START RECORDS FOR THE TASK

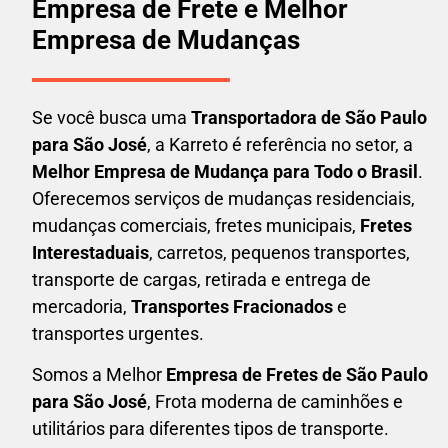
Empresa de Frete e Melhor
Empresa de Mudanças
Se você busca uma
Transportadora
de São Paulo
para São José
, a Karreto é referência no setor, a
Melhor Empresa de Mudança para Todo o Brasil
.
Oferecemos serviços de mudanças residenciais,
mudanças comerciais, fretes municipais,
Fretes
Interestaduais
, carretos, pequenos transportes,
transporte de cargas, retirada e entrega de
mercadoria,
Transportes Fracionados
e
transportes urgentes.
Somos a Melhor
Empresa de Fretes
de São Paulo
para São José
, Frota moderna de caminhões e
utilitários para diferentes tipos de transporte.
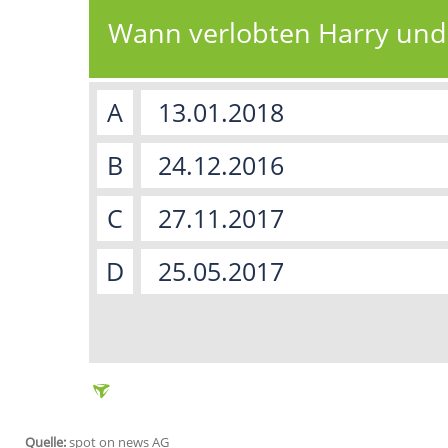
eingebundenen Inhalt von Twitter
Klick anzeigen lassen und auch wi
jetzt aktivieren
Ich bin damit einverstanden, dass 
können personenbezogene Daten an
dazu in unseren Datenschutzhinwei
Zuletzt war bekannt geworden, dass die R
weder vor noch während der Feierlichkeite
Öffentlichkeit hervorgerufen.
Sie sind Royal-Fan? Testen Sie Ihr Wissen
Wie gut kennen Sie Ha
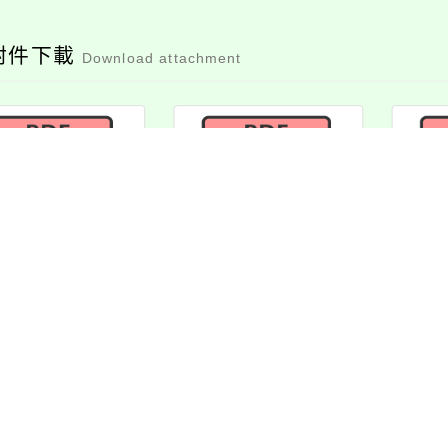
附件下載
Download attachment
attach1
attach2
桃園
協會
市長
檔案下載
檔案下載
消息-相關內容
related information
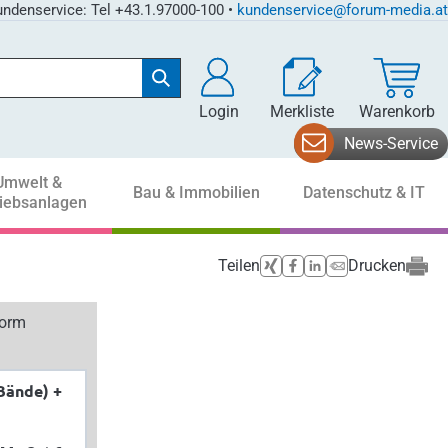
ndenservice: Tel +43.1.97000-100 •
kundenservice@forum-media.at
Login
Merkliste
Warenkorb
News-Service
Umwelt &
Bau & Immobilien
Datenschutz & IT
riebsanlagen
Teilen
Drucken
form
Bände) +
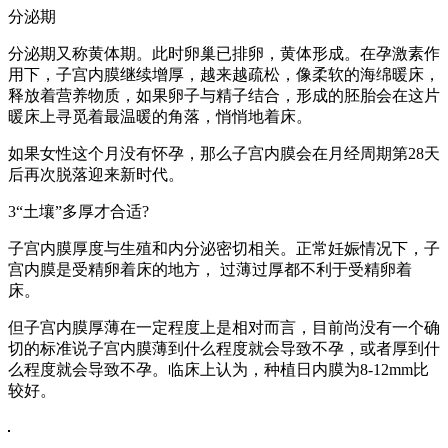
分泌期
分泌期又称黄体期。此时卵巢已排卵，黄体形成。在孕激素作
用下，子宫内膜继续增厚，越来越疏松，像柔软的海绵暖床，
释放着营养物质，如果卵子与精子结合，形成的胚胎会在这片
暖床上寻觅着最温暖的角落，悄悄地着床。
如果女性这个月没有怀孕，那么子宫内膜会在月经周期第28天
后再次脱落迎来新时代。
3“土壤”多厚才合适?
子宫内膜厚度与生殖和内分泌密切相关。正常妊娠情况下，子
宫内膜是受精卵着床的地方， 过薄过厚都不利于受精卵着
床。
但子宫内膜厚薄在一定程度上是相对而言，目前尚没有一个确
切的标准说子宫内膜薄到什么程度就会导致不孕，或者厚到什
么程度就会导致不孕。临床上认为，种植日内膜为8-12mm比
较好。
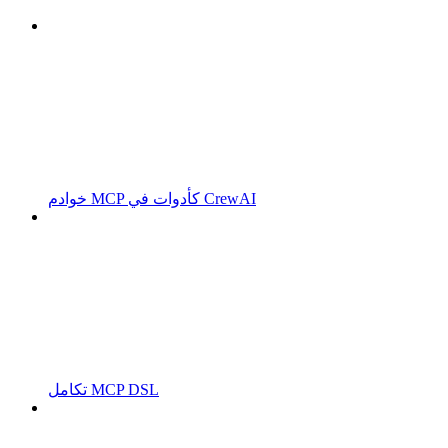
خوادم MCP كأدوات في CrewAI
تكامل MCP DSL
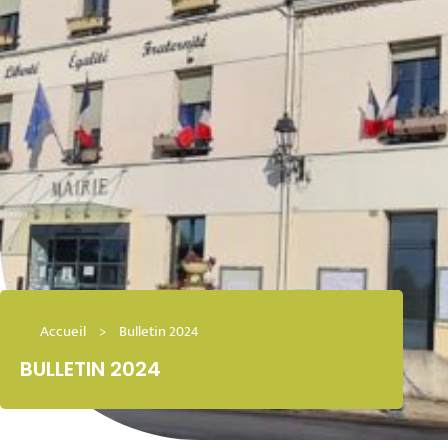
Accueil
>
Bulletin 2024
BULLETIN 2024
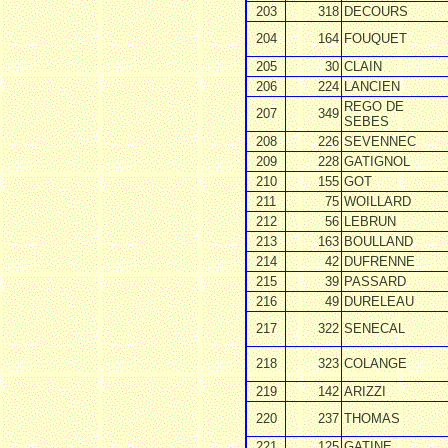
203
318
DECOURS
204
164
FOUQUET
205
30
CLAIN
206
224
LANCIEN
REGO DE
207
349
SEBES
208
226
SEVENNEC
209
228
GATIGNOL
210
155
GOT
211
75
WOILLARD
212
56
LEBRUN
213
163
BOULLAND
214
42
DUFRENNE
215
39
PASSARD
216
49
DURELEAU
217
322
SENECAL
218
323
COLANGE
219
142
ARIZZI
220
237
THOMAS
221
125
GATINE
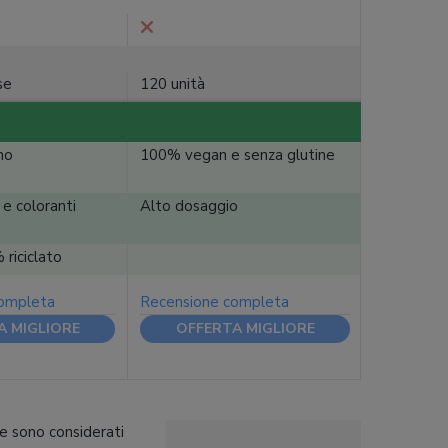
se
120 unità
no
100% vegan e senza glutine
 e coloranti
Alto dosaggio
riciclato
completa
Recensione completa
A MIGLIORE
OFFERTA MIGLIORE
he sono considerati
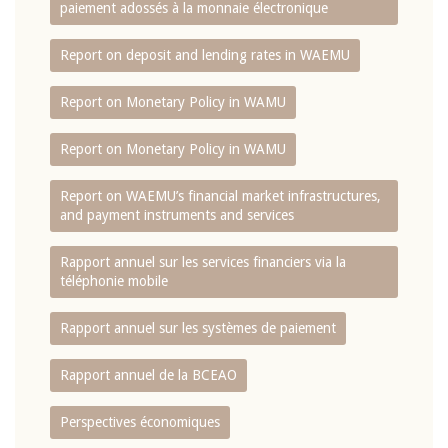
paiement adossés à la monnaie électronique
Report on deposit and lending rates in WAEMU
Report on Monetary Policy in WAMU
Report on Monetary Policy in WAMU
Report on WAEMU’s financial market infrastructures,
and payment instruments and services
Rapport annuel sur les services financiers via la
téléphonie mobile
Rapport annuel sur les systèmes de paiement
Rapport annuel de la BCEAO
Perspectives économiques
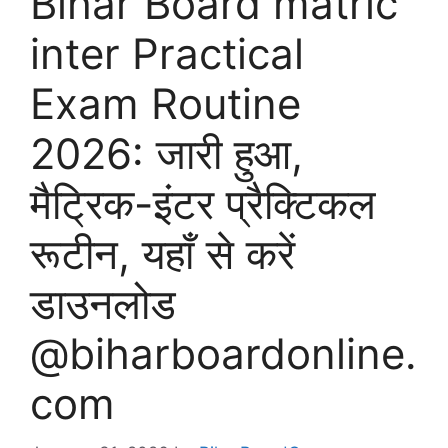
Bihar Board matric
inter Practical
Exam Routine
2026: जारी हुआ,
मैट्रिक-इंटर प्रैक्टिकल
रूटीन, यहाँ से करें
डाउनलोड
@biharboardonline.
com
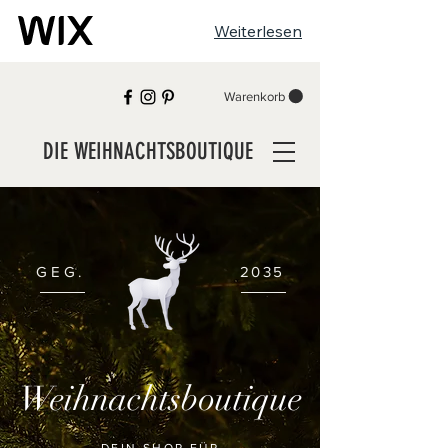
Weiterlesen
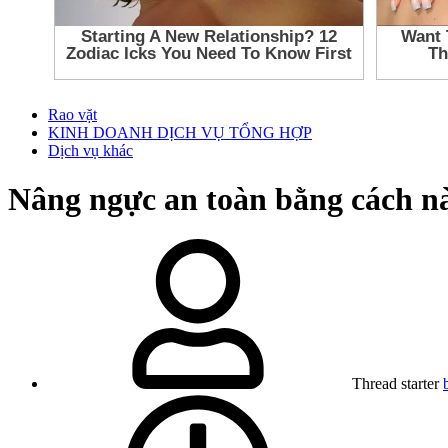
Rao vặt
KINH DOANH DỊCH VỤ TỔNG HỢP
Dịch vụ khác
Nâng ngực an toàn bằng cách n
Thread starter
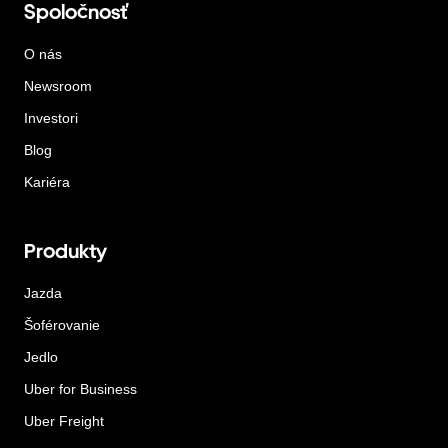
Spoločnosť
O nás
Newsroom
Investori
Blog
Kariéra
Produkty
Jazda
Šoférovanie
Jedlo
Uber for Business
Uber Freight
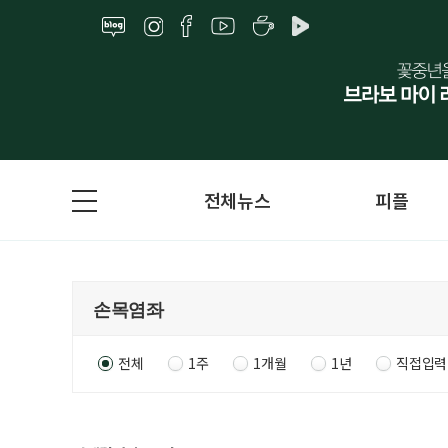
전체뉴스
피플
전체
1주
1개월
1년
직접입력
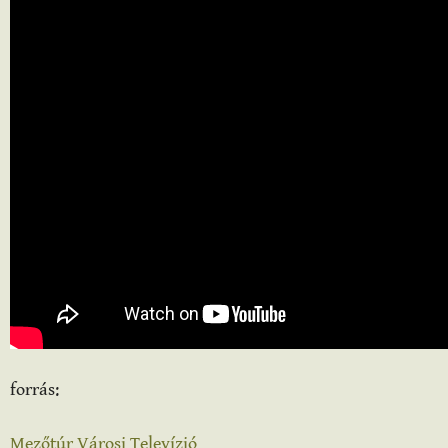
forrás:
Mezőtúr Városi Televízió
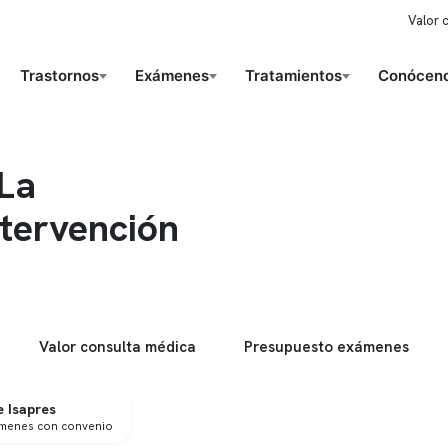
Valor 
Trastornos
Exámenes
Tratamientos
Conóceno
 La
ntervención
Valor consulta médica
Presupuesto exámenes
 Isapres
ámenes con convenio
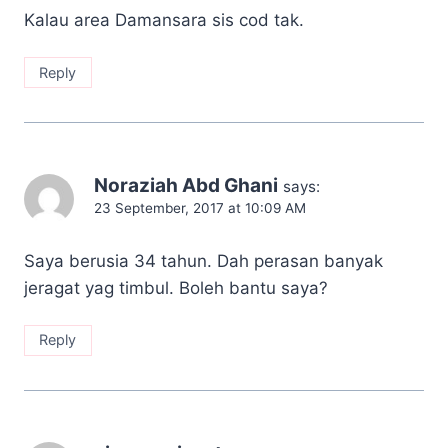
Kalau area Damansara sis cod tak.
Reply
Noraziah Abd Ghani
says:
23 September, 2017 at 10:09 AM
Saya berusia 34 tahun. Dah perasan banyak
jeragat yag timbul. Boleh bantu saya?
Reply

END RECORDS FOR THE TASK

## [TASK ITEM]
Give the data again exactly as it appears, but without any images.

## [WRITTEN SOLUTION]
Empresa de Frete e Melhor
Empresa de Mudanças
Se você busca uma
Transportadora
de São Paulo
para São José
, a Karreto é referência no setor, a
Melhor Empresa de Mudança para Todo o Brasil
.
Oferecemos serviços de mudanças residenciais,
mudanças comerciais, fretes municipais,
Fretes
Interestaduais
, carretos, pequenos transportes,
transporte de cargas, retirada e entrega de
mercadoria,
Transportes Fracionados
e
transportes urgentes.
Somos a Melhor
Empresa de Fretes
de São Paulo
para São José
, Frota moderna de caminhões e
utilitários para diferentes tipos de transporte.
eingebundenen Inhalt von Twitter
Klick anzeigen lassen und auch wi
jetzt aktivieren
Ich bin damit einverstanden, dass 
können personenbezogene Daten an
dazu in unseren Datenschutzhinwei
Zuletzt war bekannt geworden, dass die R
weder vor noch während der Feierlichkeite
Öffentlichkeit hervorgerufen.
Sie sind Royal-Fan? Testen Sie Ihr Wissen
Wie gut kennen Sie Ha
附件下載
Download attachment
attach1
attach2
桃園
協會
市長
檔案下載
檔案下載
消息-相關內容
related information
ndenservice: Tel +43.1.97000-100 •
kundenservice@forum-media.at
Login
Merkliste
Warenkorb
News-Service
Umwelt &
Bau & Immobilien
Datenschutz & IT
riebsanlagen
Teilen
Drucken
form
Bände) +
分泌期
分泌期又称黄体期。此时卵巢已排卵，黄体形成。在孕激素作
用下，子宫内膜继续增厚，越来越疏松，像柔软的海绵暖床，
释放着营养物质，如果卵子与精子结合，形成的胚胎会在这片
暖床上寻觅着最温暖的角落，悄悄地着床。
如果女性这个月没有怀孕，那么子宫内膜会在月经周期第28天
后再次脱落迎来新时代。
3“土壤”多厚才合适?
子宫内膜厚度与生殖和内分泌密切相关。正常妊娠情况下，子
宫内膜是受精卵着床的地方， 过薄过厚都不利于受精卵着
床。
但子宫内膜厚薄在一定程度上是相对而言，目前尚没有一个确
切的标准说子宫内膜薄到什么程度就会导致不孕，或者厚到什
么程度就会导致不孕。临床上认为，种植日内膜为8-12mm比
较好。
خوادم MCP كأدوات في CrewAI
تكامل MCP DSL
Accueil
>
Bulletin 2024
BULLETIN 2024
203
318
DECOURS
204
164
FOUQUET
205
30
CLAIN
206
224
LANCIEN
REGO DE
207
349
SEBES
208
226
SEVENNEC
209
228
GATIGNOL
210
155
GOT
211
75
WOILLARD
212
56
LEBRUN
213
163
BOULLAND
214
42
DUFRENNE
215
39
PASSARD
216
49
DURELEAU
217
322
SENECAL
218
323
COLANGE
219
142
ARIZZI
220
237
THOMAS
221
125
GATINE
se
120 unità
no
100% vegan e senza glutine
 e coloranti
Alto dosaggio
riciclato
completa
Recensione completa
A MIGLIORE
OFFERTA MIGLIORE
he sono considerati
paiement adossés à la monnaie électronique
Report on deposit and lending rates in WAEMU
Report on Monetary Policy in WAMU
Report on Monetary Policy in WAMU
Report on WAEMU’s financial market infrastructures,
and payment instruments and services
Rapport annuel sur les services financiers via la
téléphonie mobile
Rapport annuel sur les systèmes de paiement
Rapport annuel de la BCEAO
Perspectives économiques
Bihar Board matric
inter Practical
Exam Routine
2026: जारी हुआ,
मैट्रिक-इंटर प्रैक्टिकल
रूटीन, यहाँ से करें
डाउनलोड
@biharboardonline.
com
Weiterlesen
Rao vặt
KINH DOANH DỊCH VỤ TỔNG HỢP
Dịch vụ khác
Nâng ngực an toàn bằng cách n
Thread starter
Spoločnosť
O nás
Newsroom
Investori
Blog
Kariéra
Produkty
Jazda
Šoférovanie
Jedlo
Uber for Business
Uber Freight
전체뉴스
피플
전체
1주
1개월
1년
직접입력
forrás:
Mezőtúr Városi Televízió
Valor 
Trastornos
Exámenes
Tratamientos
Conóceno
 La
ntervención
Valor consulta médica
Presupuesto exámenes
 Isapres
ámenes con convenio
Kalau area Damansara sis cod tak.
Reply
Noraziah Abd Ghani
says:
23 September, 2017 at 10:09 AM
Saya berusia 34 tahun. Dah perasan banyak
jeragat yag timbul. Boleh bantu saya?
Reply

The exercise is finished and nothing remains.